Exercise requirements:
In the records below, find the lines that include "wall" and copy each.

[Records drawn from a dataset]
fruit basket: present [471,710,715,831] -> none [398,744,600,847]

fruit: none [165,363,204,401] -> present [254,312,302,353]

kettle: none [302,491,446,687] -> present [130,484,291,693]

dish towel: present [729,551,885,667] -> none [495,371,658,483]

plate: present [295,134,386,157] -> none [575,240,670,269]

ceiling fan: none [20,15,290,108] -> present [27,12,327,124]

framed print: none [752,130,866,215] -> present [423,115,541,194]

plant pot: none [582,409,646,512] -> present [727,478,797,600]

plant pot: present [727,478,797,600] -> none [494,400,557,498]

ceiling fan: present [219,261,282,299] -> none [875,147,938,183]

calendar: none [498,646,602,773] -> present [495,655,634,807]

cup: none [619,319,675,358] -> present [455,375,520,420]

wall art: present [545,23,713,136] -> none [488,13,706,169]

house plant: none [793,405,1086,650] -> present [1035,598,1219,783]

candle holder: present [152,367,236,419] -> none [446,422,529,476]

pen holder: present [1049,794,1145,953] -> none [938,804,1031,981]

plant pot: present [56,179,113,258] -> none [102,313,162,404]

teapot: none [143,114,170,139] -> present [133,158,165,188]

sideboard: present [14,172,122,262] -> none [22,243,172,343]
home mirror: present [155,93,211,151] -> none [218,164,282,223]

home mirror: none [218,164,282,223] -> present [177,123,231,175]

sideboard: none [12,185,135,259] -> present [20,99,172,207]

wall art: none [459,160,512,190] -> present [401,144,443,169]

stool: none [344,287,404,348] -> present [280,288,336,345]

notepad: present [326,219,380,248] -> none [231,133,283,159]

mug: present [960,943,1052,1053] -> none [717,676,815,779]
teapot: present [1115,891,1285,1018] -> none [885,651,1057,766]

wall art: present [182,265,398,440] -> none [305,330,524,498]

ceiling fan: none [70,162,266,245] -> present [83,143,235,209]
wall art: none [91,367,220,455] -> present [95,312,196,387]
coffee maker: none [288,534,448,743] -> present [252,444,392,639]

Exercise response:
wall art: present [545,23,713,136] -> none [488,13,706,169]
wall art: none [459,160,512,190] -> present [401,144,443,169]
wall art: present [182,265,398,440] -> none [305,330,524,498]
wall art: none [91,367,220,455] -> present [95,312,196,387]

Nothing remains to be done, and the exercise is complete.